Already Quentin had begun to tidy up the garden for the Easter Fête. He’d pulled up the first spring weeds from the flower-beds, little shoots of dandelion and dock and Scotch grass. He’d poked at the soil with a hoe to give it a fresh look. He’d cleared away a lot of last autumn’s leaves.

In the garage he examined a machine called a Suffolk Punch, a lawnmower that was now exactly ten years old. It had been lying idle since a Saturday afternoon in October, with begonia tubers in its grass-box and a bundle of yellowing newspapers balanced on its engine. The bundle was tied together with string and had been left there and forgotten one morning when Lavinia was in a hurry. She collected old newspapers and milk-bottle tops and silver paper for the Girl Guides.

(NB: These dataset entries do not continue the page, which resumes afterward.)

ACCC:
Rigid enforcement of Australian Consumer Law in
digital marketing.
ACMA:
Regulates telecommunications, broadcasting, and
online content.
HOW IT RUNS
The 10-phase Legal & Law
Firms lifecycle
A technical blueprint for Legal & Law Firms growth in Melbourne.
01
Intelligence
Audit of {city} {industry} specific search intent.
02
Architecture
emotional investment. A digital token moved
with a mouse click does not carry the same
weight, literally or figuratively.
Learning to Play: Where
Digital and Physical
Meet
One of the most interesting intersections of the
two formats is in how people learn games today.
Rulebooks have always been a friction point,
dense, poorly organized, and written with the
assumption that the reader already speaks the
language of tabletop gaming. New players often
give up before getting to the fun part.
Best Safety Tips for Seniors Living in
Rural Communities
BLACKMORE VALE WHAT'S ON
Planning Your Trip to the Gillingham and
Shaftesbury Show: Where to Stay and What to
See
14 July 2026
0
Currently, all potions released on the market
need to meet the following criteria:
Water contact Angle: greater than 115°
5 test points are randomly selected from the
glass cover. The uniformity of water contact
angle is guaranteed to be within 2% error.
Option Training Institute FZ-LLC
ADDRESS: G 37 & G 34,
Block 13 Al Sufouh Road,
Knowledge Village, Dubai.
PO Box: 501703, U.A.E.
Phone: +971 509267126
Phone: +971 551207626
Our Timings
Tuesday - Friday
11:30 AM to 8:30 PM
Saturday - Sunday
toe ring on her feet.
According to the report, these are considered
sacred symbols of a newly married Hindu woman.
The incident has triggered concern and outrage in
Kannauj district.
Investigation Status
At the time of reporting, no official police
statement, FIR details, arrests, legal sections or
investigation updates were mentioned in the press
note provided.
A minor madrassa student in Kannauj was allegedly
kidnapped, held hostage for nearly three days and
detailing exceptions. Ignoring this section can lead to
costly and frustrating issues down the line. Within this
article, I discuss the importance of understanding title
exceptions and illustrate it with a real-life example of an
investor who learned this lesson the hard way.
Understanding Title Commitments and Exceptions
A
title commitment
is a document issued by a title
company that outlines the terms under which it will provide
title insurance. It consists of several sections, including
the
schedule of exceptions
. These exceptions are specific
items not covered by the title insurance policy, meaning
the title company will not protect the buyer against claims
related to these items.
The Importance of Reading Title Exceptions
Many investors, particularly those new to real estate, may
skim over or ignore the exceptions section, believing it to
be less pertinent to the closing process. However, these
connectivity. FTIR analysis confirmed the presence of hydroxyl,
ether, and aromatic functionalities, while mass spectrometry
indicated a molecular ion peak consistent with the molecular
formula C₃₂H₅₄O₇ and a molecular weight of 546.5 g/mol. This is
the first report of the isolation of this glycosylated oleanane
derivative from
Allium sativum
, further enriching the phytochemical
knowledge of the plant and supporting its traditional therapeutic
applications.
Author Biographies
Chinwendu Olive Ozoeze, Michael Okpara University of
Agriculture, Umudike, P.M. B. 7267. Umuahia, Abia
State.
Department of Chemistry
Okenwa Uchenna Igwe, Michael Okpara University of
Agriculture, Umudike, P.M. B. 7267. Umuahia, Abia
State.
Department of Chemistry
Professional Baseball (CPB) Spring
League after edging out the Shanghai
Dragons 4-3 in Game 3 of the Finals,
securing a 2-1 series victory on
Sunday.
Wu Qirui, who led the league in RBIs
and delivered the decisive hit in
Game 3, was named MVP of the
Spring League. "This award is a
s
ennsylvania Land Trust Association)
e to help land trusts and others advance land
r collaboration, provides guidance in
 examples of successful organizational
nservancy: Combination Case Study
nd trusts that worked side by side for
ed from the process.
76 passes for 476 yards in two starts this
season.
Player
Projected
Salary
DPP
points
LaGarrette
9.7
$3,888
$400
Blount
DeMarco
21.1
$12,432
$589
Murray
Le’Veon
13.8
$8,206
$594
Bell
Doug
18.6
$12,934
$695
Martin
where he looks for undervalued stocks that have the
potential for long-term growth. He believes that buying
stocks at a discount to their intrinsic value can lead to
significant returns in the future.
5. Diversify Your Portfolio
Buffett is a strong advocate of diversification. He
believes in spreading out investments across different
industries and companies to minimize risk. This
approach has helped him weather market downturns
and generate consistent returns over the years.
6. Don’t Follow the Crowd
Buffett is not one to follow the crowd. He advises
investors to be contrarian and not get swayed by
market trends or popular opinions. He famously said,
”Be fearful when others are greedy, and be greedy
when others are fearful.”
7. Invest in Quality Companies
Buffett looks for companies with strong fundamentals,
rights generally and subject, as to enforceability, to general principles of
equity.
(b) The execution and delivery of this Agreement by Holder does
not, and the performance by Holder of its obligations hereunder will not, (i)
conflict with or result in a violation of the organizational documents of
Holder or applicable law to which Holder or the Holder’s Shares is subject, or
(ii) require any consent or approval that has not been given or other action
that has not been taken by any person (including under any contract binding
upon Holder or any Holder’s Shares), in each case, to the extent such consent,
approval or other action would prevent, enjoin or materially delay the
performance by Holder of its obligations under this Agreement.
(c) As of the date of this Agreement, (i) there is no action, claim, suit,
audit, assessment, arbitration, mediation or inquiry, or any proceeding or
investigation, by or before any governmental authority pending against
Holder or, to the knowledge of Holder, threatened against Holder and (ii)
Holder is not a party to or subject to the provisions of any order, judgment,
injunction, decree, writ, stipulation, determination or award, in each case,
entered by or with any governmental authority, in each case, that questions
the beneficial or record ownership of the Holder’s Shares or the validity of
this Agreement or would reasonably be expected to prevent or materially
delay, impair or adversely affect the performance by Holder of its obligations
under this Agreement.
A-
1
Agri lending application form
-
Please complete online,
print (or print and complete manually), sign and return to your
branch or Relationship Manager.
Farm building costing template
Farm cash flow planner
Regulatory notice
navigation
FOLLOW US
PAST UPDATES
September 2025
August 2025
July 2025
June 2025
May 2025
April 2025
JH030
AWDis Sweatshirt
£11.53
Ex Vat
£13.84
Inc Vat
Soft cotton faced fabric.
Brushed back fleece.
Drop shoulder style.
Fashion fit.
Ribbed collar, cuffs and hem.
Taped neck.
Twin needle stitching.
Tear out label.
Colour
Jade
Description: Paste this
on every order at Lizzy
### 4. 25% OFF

Quentin hated the Suffolk Punch. He hated it especially now as he dragged it out of its corner in the garage, squeezed it between his Vauxhall Viva estate car and the twins’ tricycles, and rolled it on to the uneven surface in front of the garage doors. He pulled at the starting device, a coil of plastic-covered wire that snapped obediently back into position after each attempt to engage the engine. No sound came from the engine, no promising little cough, and naturally enough no roar of action. You could spend all day pulling the plastic-covered coil, the skin coming off your hands, sweat gathering all over you. You could take the plug out and examine it, not knowing what you were looking for. You could poke at it with a screwdriver or a piece of wire and wipe it with a piece of rag. You could take it to the kitchen and put it under the grill of the electric cooker in order to get it hot, without knowing why it should be hot.